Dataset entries
= Beginning of Section =
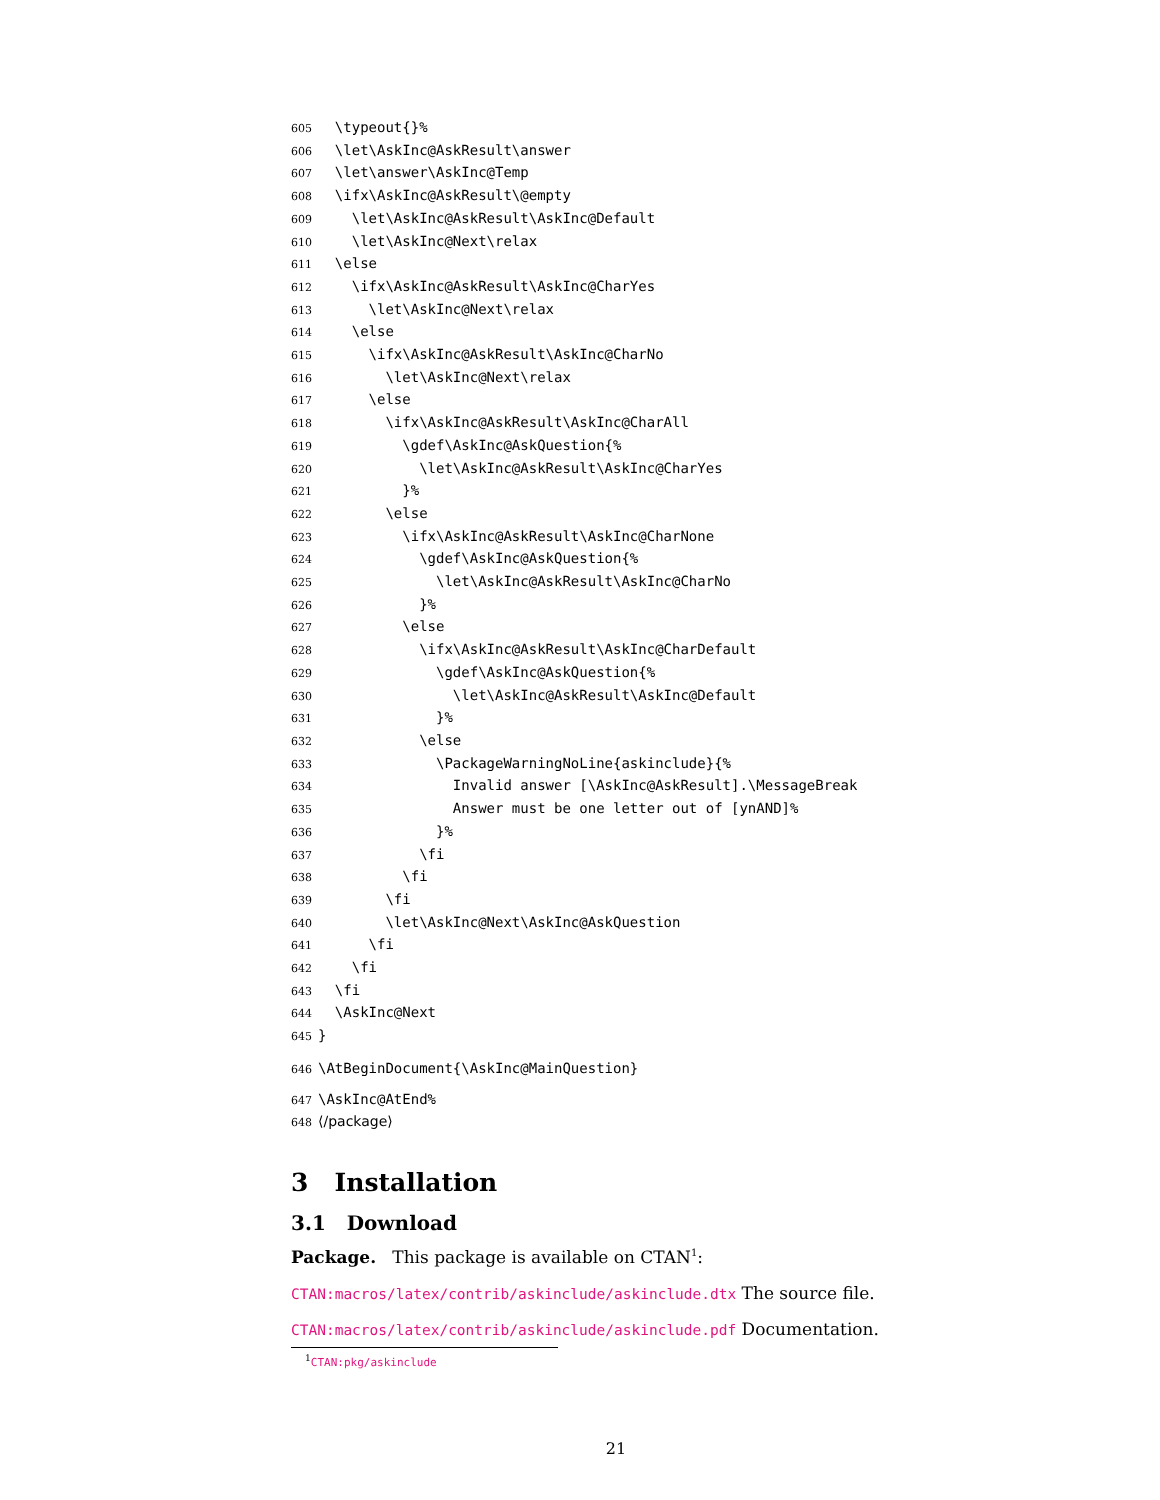605 \typeout{}% 606 \let\AskInc@AskResult\answer 607 \let\answer\AskInc@Temp 608 \ifx\AskInc@AskResult\@empty 609 \let\AskInc@AskResult\AskInc@Default 610 \let\AskInc@Next\relax 611 \else 612 \ifx\AskInc@AskResult\AskInc@CharYes 613 \let\AskInc@Next\relax 614 \else 615 \ifx\AskInc@AskResult\AskInc@CharNo 616 \let\AskInc@Next\relax 617 \else 618 \ifx\AskInc@AskResult\AskInc@CharAll 619 \gdef\AskInc@AskQuestion{% 620 \let\AskInc@AskResult\AskInc@CharYes 621 }% 622 \else 623 \ifx\AskInc@AskResult\AskInc@CharNone 624 \gdef\AskInc@AskQuestion{% 625 \let\AskInc@AskResult\AskInc@CharNo 626 }% 627 \else 628 \ifx\AskInc@AskResult\AskInc@CharDefault 629 \gdef\AskInc@AskQuestion{% 630 \let\AskInc@AskResult\AskInc@Default 631 }% 632 \else 633 \PackageWarningNoLine{askinclude}{% 634 Invalid answer [\AskInc@AskResult].\MessageBreak 635 Answer must be one letter out of [ynAND]% 636 }% 637 \fi 638 \fi 639 \fi 640 \let\AskInc@Next\AskInc@AskQuestion 641 \fi 642 \fi 643 \fi 644 \AskInc@Next 645 }
646 \AtBeginDocument{\AskInc@MainQuestion}
647 \AskInc@AtEnd% 648 ⟨/package⟩
3 Installation
3.1 Download
Package. This package is available on CTAN<sup>1</sup>:
CTAN:macros/latex/contrib/askinclude/askinclude.dtx The source file.
CTAN:macros/latex/contrib/askinclude/askinclude.pdf Documentation.
<sup>1</sup> CTAN:pkg/askinclude
21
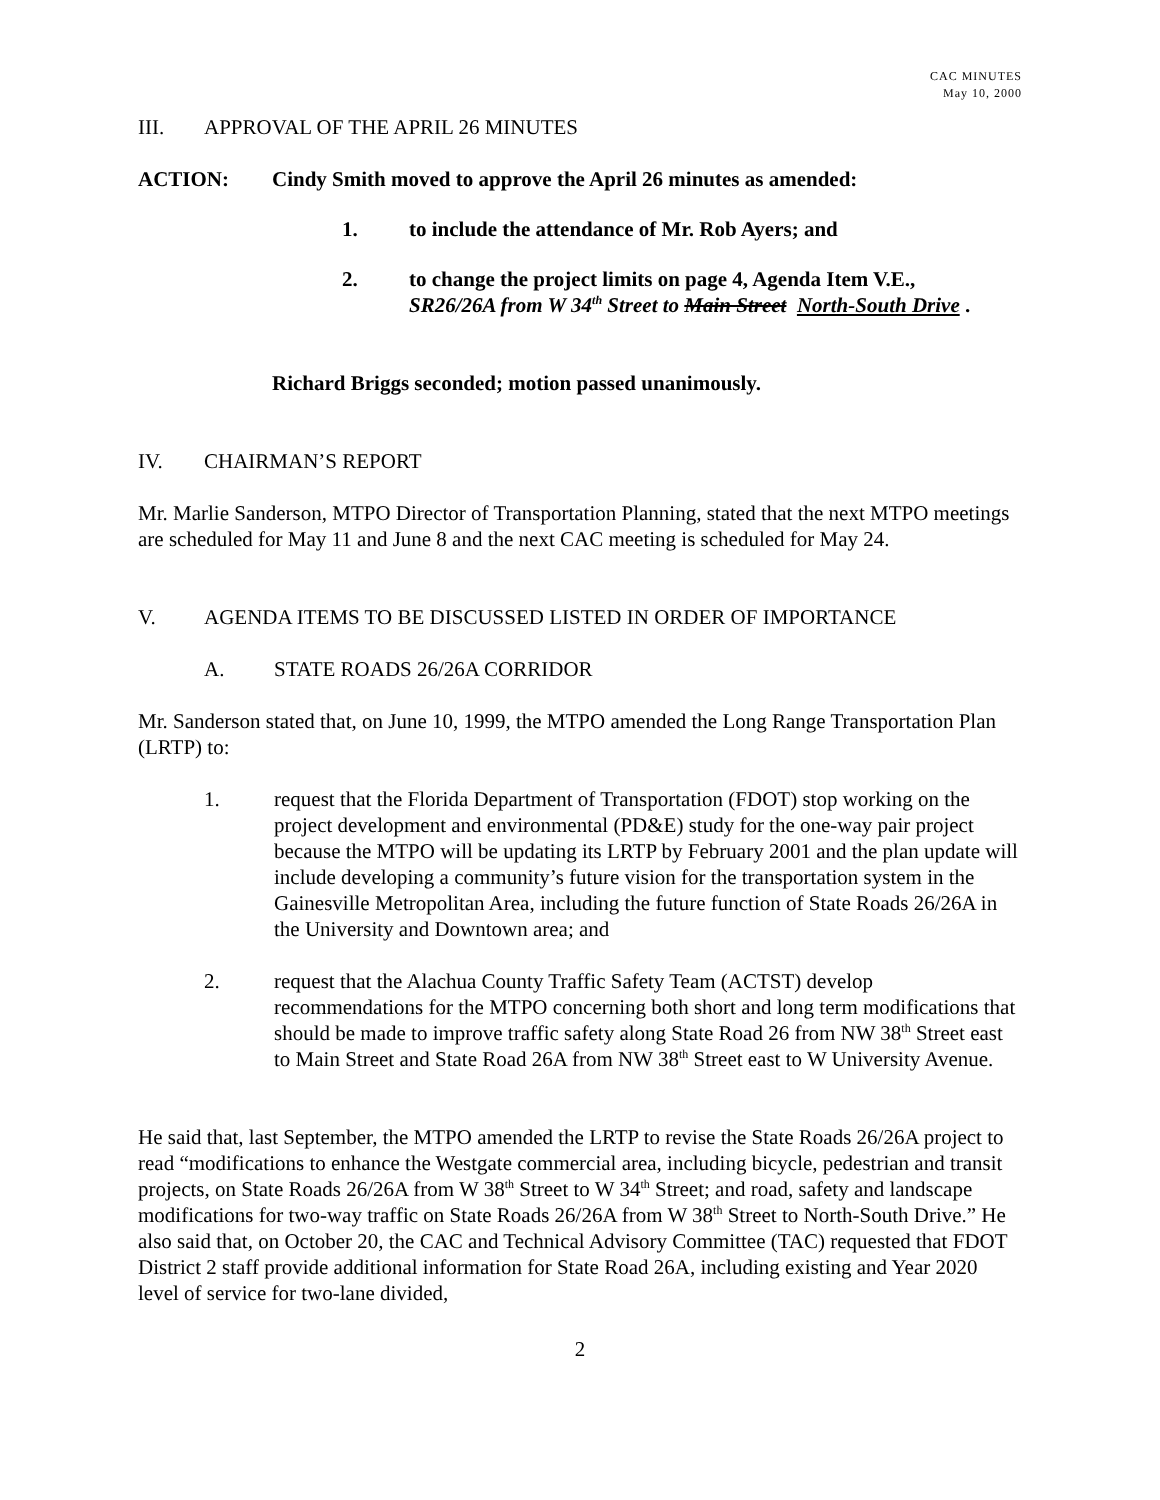CAC MINUTES
May 10, 2000
III. APPROVAL OF THE APRIL 26 MINUTES
ACTION: Cindy Smith moved to approve the April 26 minutes as amended:
1. to include the attendance of Mr. Rob Ayers; and
2. to change the project limits on page 4, Agenda Item V.E.,
SR26/26A from W 34<sup>th</sup> Street to Main Street North-South Drive .
Richard Briggs seconded; motion passed unanimously.
IV. CHAIRMAN’S REPORT
Mr. Marlie Sanderson, MTPO Director of Transportation Planning, stated that the next MTPO meetings are scheduled for May 11 and June 8 and the next CAC meeting is scheduled for May 24.
V. AGENDA ITEMS TO BE DISCUSSED LISTED IN ORDER OF IMPORTANCE
A. STATE ROADS 26/26A CORRIDOR
Mr. Sanderson stated that, on June 10, 1999, the MTPO amended the Long Range Transportation Plan (LRTP) to:
1. request that the Florida Department of Transportation (FDOT) stop working on the project development and environmental (PD&E) study for the one-way pair project because the MTPO will be updating its LRTP by February 2001 and the plan update will include developing a community’s future vision for the transportation system in the Gainesville Metropolitan Area, including the future function of State Roads 26/26A in the University and Downtown area; and
2. request that the Alachua County Traffic Safety Team (ACTST) develop recommendations for the MTPO concerning both short and long term modifications that should be made to improve traffic safety along State Road 26 from NW 38<sup>th</sup> Street east to Main Street and State Road 26A from NW 38<sup>th</sup> Street east to W University Avenue.
He said that, last September, the MTPO amended the LRTP to revise the State Roads 26/26A project to read “modifications to enhance the Westgate commercial area, including bicycle, pedestrian and transit projects, on State Roads 26/26A from W 38<sup>th</sup> Street to W 34<sup>th</sup> Street; and road, safety and landscape modifications for two-way traffic on State Roads 26/26A from W 38<sup>th</sup> Street to North-South Drive.” He also said that, on October 20, the CAC and Technical Advisory Committee (TAC) requested that FDOT District 2 staff provide additional information for State Road 26A, including existing and Year 2020 level of service for two-lane divided,
2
= End of Section =
Brief
In the entries above, find the line with "647 \AskInc@AtEnd% 648 ⟨/package⟩" and the line with "CTAN:macros/latex/contrib/askinclude/askinclude.dtx The source", then set down exactly those two and every line between them, nothing else.

Expected output
647 \AskInc@AtEnd% 648 ⟨/package⟩
3 Installation
3.1 Download
Package. This package is available on CTAN<sup>1</sup>:
CTAN:macros/latex/contrib/askinclude/askinclude.dtx The source file.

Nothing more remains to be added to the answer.